# Data in this exercise:
* * * * *

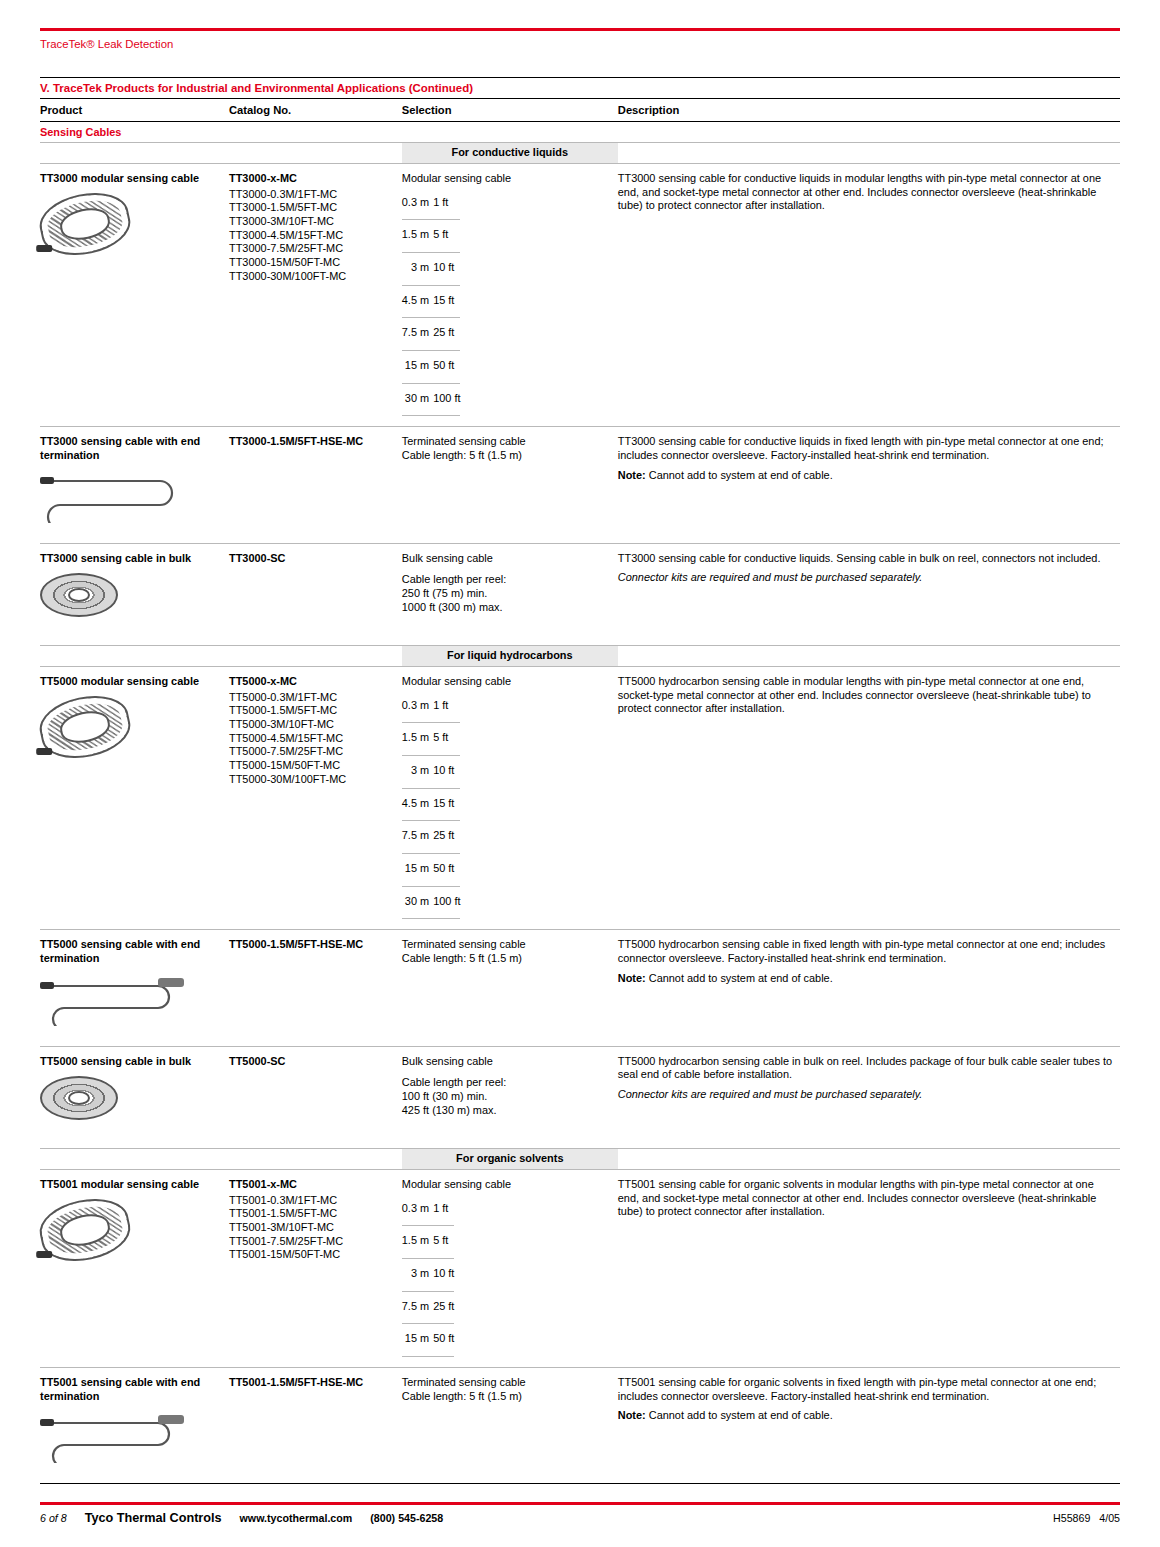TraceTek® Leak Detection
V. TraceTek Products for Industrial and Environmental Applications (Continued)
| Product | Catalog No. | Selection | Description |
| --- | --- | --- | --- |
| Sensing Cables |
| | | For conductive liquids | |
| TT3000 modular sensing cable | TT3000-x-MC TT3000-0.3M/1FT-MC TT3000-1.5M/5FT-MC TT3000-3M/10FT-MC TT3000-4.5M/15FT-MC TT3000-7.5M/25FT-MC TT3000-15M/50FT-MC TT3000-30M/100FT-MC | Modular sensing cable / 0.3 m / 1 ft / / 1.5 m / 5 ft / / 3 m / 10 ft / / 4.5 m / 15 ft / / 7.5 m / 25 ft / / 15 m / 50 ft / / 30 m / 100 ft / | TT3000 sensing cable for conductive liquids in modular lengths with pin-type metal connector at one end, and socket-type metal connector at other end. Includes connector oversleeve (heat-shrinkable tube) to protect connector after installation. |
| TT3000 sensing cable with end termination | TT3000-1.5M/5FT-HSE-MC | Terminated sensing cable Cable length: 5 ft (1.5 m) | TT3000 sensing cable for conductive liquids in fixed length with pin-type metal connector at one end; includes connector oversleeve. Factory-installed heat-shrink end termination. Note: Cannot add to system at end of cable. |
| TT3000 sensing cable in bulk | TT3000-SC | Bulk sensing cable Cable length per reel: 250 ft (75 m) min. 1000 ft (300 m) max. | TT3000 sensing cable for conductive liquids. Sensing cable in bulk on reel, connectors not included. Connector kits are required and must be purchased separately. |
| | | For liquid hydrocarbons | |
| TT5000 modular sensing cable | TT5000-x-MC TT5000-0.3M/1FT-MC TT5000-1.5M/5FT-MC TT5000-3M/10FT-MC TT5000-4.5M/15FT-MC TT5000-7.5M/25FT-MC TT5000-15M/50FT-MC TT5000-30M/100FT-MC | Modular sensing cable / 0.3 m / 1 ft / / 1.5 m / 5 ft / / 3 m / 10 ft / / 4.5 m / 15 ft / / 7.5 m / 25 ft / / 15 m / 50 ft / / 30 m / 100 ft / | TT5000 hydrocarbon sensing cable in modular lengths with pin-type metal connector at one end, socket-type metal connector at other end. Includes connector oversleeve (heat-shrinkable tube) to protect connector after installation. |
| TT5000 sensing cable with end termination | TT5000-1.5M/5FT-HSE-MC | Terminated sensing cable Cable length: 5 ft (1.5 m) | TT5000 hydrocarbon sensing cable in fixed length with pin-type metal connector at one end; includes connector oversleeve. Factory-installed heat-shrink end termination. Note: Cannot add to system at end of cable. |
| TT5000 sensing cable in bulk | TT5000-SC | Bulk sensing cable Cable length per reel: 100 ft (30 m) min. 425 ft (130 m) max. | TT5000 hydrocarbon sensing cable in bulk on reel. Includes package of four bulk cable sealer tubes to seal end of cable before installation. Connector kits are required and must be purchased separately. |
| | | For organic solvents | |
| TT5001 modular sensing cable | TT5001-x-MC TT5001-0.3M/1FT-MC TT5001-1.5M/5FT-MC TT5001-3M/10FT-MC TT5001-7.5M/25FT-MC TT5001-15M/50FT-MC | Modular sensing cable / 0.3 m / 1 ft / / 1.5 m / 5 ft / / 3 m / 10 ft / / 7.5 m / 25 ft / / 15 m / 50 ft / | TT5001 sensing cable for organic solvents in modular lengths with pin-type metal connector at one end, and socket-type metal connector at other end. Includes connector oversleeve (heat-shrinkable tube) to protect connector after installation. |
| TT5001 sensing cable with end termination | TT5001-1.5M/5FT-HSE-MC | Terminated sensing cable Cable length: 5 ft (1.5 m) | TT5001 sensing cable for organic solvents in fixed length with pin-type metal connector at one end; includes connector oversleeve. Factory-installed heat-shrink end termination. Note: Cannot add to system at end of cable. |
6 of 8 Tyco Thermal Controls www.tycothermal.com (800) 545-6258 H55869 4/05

* * * * *

The response should consist of the lines above from the first through the one containing "liquids | |", transcribed exactly, with every picture left out.

# Problem solution:
TraceTek® Leak Detection
V. TraceTek Products for Industrial and Environmental Applications (Continued)
| Product | Catalog No. | Selection | Description |
| --- | --- | --- | --- |
| Sensing Cables |
| | | For conductive liquids | |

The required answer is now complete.